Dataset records
>>>
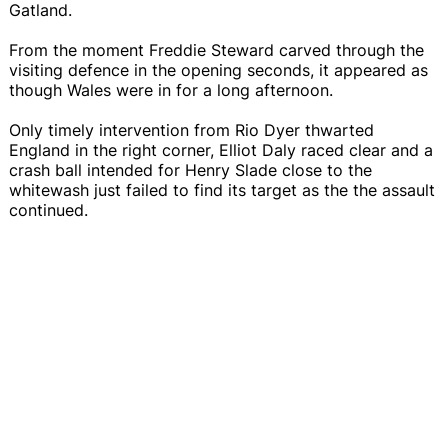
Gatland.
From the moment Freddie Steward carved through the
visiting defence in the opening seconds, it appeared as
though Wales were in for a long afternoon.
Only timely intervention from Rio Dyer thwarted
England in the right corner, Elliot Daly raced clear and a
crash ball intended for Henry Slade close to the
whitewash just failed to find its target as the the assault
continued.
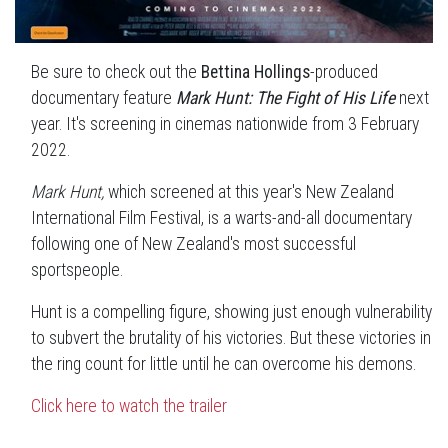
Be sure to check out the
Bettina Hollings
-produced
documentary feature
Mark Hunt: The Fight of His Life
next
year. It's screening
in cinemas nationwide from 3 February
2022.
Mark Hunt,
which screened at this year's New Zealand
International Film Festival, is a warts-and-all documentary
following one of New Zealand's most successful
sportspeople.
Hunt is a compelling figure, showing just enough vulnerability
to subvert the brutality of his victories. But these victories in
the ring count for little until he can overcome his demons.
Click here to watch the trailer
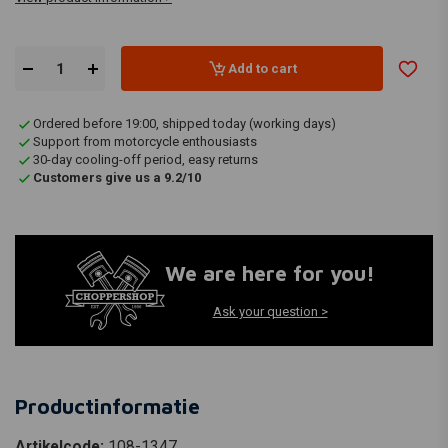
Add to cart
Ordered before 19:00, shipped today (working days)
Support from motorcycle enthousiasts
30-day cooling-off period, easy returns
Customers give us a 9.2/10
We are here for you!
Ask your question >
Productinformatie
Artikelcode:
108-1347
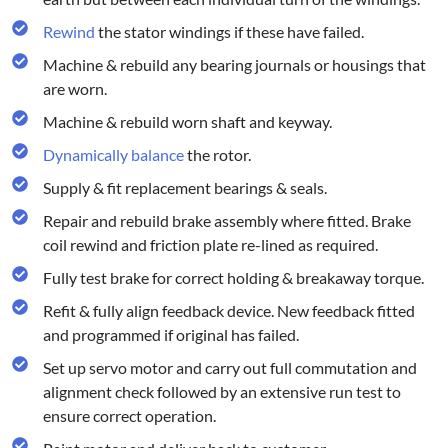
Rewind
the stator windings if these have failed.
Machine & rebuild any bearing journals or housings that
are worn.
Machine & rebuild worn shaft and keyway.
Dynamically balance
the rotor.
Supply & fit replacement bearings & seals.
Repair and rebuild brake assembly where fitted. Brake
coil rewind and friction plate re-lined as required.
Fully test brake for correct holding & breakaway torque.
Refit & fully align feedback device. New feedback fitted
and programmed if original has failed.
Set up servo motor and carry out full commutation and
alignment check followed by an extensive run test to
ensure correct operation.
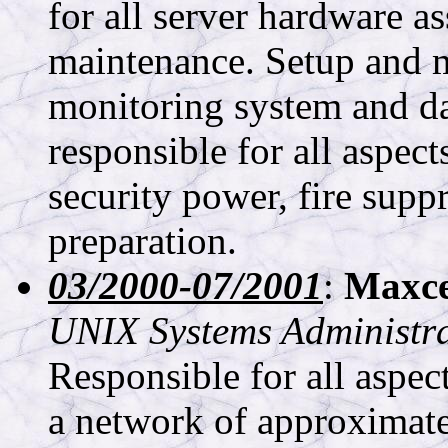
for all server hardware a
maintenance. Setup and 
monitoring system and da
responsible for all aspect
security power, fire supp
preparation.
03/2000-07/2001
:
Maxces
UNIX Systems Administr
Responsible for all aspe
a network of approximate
<<<
Transcribe every line of the items above precisely, leaving the pictures out of your answer.

Written response -
Gatland.
From the moment Freddie Steward carved through the
visiting defence in the opening seconds, it appeared as
though Wales were in for a long afternoon.
Only timely intervention from Rio Dyer thwarted
England in the right corner, Elliot Daly raced clear and a
crash ball intended for Henry Slade close to the
whitewash just failed to find its target as the the assault
continued.
Be sure to check out the
Bettina Hollings
-produced
documentary feature
Mark Hunt: The Fight of His Life
next
year. It's screening
in cinemas nationwide from 3 February
2022.
Mark Hunt,
which screened at this year's New Zealand
International Film Festival, is a warts-and-all documentary
following one of New Zealand's most successful
sportspeople.
Hunt is a compelling figure, showing just enough vulnerability
to subvert the brutality of his victories. But these victories in
the ring count for little until he can overcome his demons.
Click here to watch the trailer
Add to cart
Ordered before 19:00, shipped today (working days)
Support from motorcycle enthousiasts
30-day cooling-off period, easy returns
Customers give us a 9.2/10
We are here for you!
Ask your question >
Productinformatie
Artikelcode:
108-1347
Rewind
the stator windings if these have failed.
Machine & rebuild any bearing journals or housings that
are worn.
Machine & rebuild worn shaft and keyway.
Dynamically balance
the rotor.
Supply & fit replacement bearings & seals.
Repair and rebuild brake assembly where fitted. Brake
coil rewind and friction plate re-lined as required.
Fully test brake for correct holding & breakaway torque.
Refit & fully align feedback device. New feedback fitted
and programmed if original has failed.
Set up servo motor and carry out full commutation and
alignment check followed by an extensive run test to
ensure correct operation.
for all server hardware a
maintenance. Setup and 
monitoring system and da
responsible for all aspect
security power, fire supp
preparation.
03/2000-07/2001
:
Maxces
UNIX Systems Administr
Responsible for all aspe
a network of approximate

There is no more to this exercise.